A Utah homosexual advocacy group is encouraging members of The Church of Jesus Christ of Latter-day Saints to leave the church as a way to protest its support of a California ballot initiative outlawing gay marriage.
"It's a liberating step for people to leave behind a church that has become a source of pain and grief and sorrow," said Kathy Worthington, a lesbian and former church member who is directing the effort.Worthington said that in two weeks of word-of-mouth advertising she has received about 40 letters of "resignation," as she puts it, which she forwards on to church headquarters. She said she anticipates hundreds more as the effort gets coverage in the gay and lesbian press.
Most of those requesting that their names be removed from membership records are gay or lesbian.
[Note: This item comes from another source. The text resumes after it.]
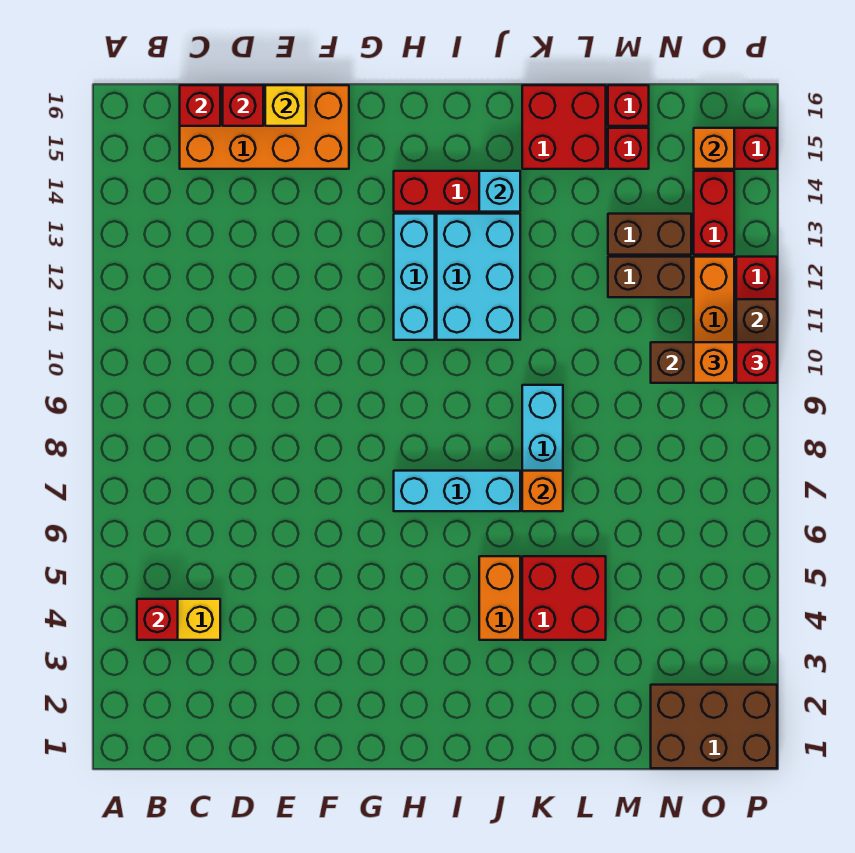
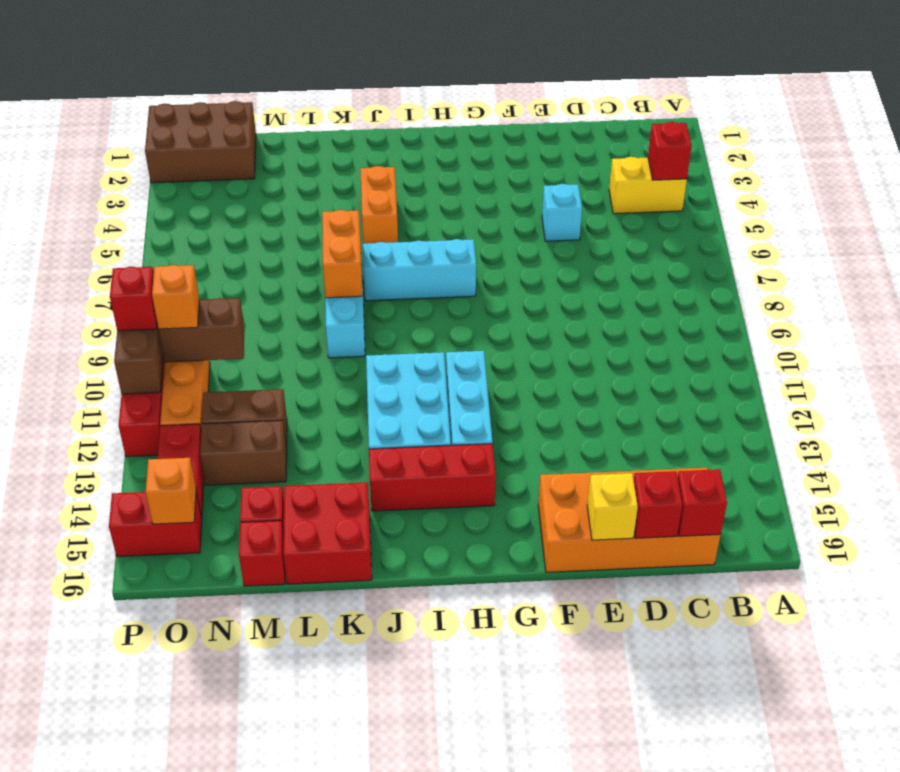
cyan 1x1 brick [479,171,520,212] -> cyan 1x1 brick moved to [542,184,582,241]
red 2x2 brick [522,556,606,640] -> none
orange 1x1 brick [522,471,563,511] -> orange 1x2 brick [322,210,362,298]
An official statement from the LDS Church issued Friday said, "We regret that any member would asked to have his or her name removed from our records because the church has joined a coalition . . . to oppose same gender marriage.
"In the face of organized efforts to redefine marriage, the church has no doctrinal choice but to defend the traditional family," the statement said.
"President Gordon B. Hinckley has observed, 'Our hearts reach out to those who struggle with feelings of affinity for the same gender. We remember you before the Lord, we sympathize with you, we regard you as brothers and sisters. However, we cannot condone immoral practices on your part any more than we can condone immoral practices on the part of others.' "
David Ensign drove from Boulder, Colo., to personally deliver his letter requesting removal of his name from church records.
"It was well worth traveling all that way," he said. "It is an outrage that the Mormons have been working to control state policy. . . . The Mormon Church has been abusing its power."
Ensign, Worthington and others held a press conference Friday to publicize what they're doing.
The group takes issue with the church's support of the Protection of Marriage Initiative, sponsored by California state Republican Sen. Pete Knight, which states that "only a marriage between a man and a woman is valid or recognized" in that state.
Same-sex marriage is not legally sanctioned in California or any other state. Defeat of the initiative would not legalize homosexual marriage, but proponents hope to rebuff any future attempts to do so.
Californians will vote on the measure on March 7, 2000.